*What the task requires*.
Please resume the glossary of software testing terms below, picking up right after its last entry.


 

P

  • Performance testing

    A testing activity that evaluates the speed, stability and responsiveness of a system or an application under the required conditions.
  • PractiTest

    A leading provider of a test management solution to ensure the quality of products and processes by providing one source of truth for quality.

 

Q

  • Quality assurance

    The process of ensuring that the product is released to market in a level that will satisfy the business requirements and user expectations. It contains the activity of various software testing elements, but also looks at the broader picture and involves multiple stakeholders in the organization.

 

R

  • Requirements

    A detailed description of the actions a specific developed software should perform to meet user expectations.
  • Requirement traceability Matrix

    Requirements traceability matrices are a way to plan, control, and measure software testing activities.
  • Regression testing

    A way to detect if previously working functions in software no longer work correctly. In essence, we are seeking to learn if the software or system has regressed to a lower level of quality than before a change was made.

 

S

  • Sanity Test

    A quick check on something to see if it makes sense at a basic, surface level.
  • Stress Testing

    A type of load testing when intentionally putting the tested system or an application under stress, to ensure it can support these levels.
  • Security Testing

    A testing type that aims to ensure that the system or an application under test meets the requirements of required security standards, by a specific certification or simply by the user expectations.

*Given information*.

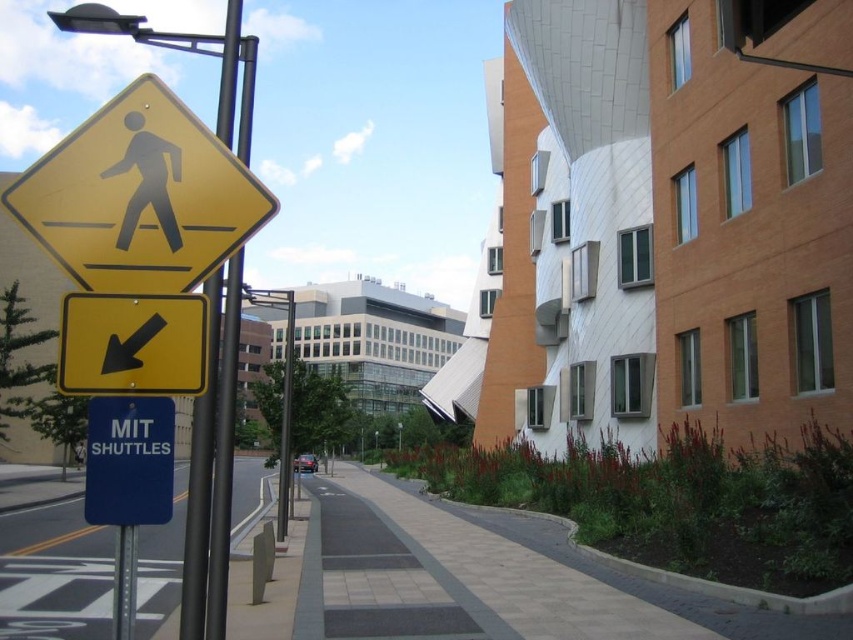
Consider the image. You are a pedestrian trying to find the MIT shuttles. You see the blue metallic sign at lower left and the black plastic pedestrian sign at upper left. Which sign should you look at to find the direction to the MIT shuttles?

The blue metallic sign at lower left has a larger size compared to the black plastic pedestrian sign at upper left, so you should look at the blue metallic sign at lower left since it is more prominent and likely contains the information about the MIT shuttles.

You are standing at the pedestrian crossing sign and want to take a photo of the modern building on the right. Which point, point(125, 362) or point(131, 516), is closer to your camera when focusing on the building?

Point(131, 516) is closer to the camera than point(125, 362), so you should focus on point(131, 516) to capture the building properly.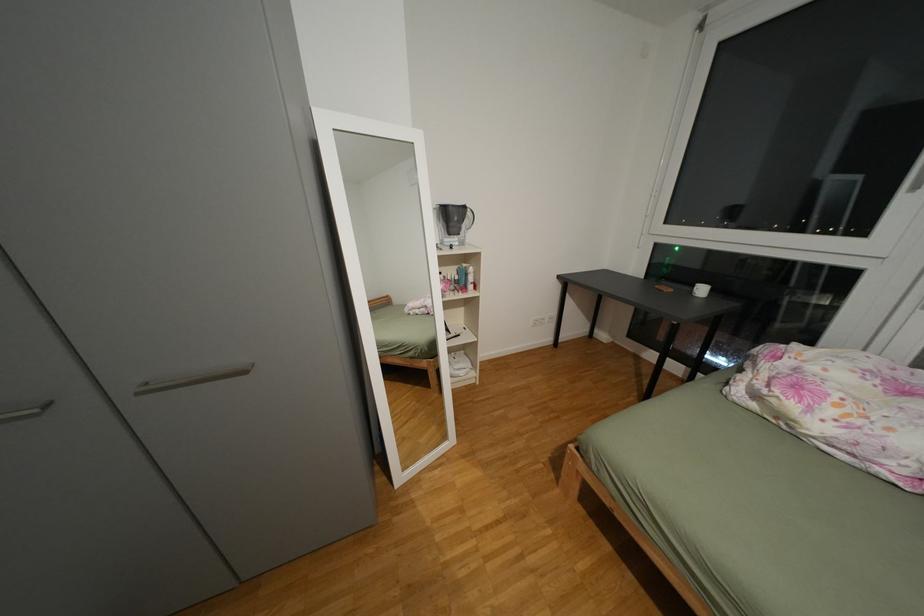
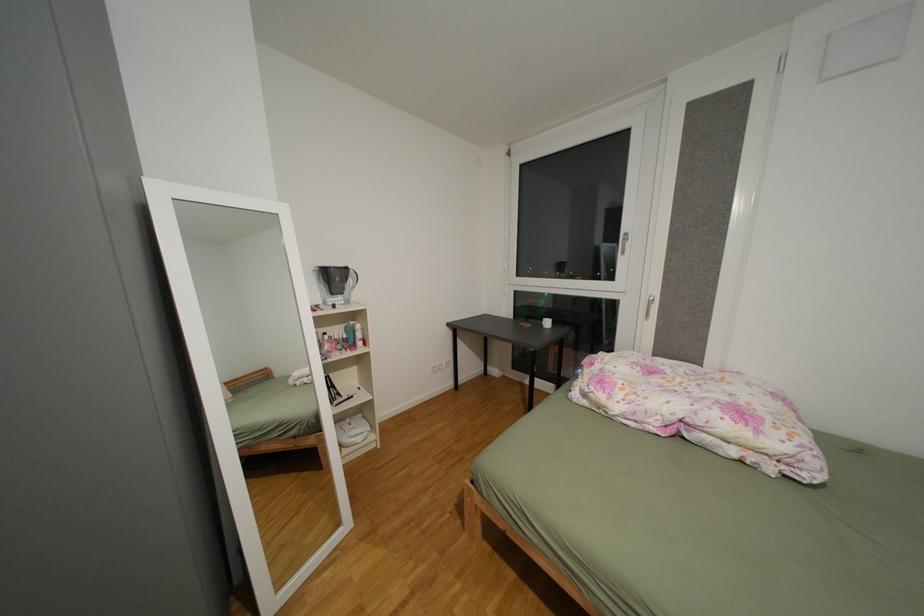
Question: How did the camera likely rotate?

Choices:
 (A) Left
 (B) Right
 (C) Up
 (D) Down

Answer: (B)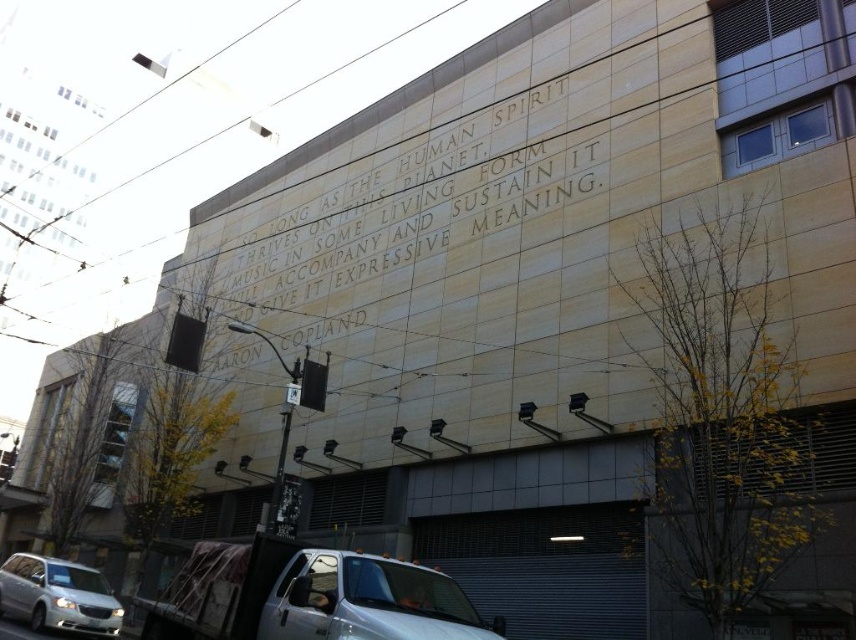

*Expected answer*.
  • State of Testing™

    A yearly report conducted by PractiTest since 2013, that tracks the testing industry current and future trends. The survey allows testing members to make sure they keep up with the required knowledge and skills to maintain their competitiveness.
  • Smoke Testing

    Sometimes also called Sanity testing or build verification testing is aiming to find defects at the basic level of functionality after some form of integration.

 

T

  • TDD

    Test Driven Development is an approach where test cases are being written based on feature requirements, prior to the actual development phase, unlike developing the software first and the matching test cases later.
  • Traceability

    The linkage between various testing elements such as requirements, tests, test suits and issues, that allows one to have a broader view of the effect of a correction or an identified issue.
  • Test Case

    Or Test defines the specific work procedure, expected results and the conditions that a tester needs to verify. It derives from the application or system requirements.
  • Test plan

    A project plan for your testing process. It describes the objectives, scope and schedule of your testing activities.
  • Testing metrics

    A measure of a software testing characteristic that is quantifiable. It is used to measure the testing team activities and more importantly, the product quality current status and enables comparison to previous versions to determine release decisions.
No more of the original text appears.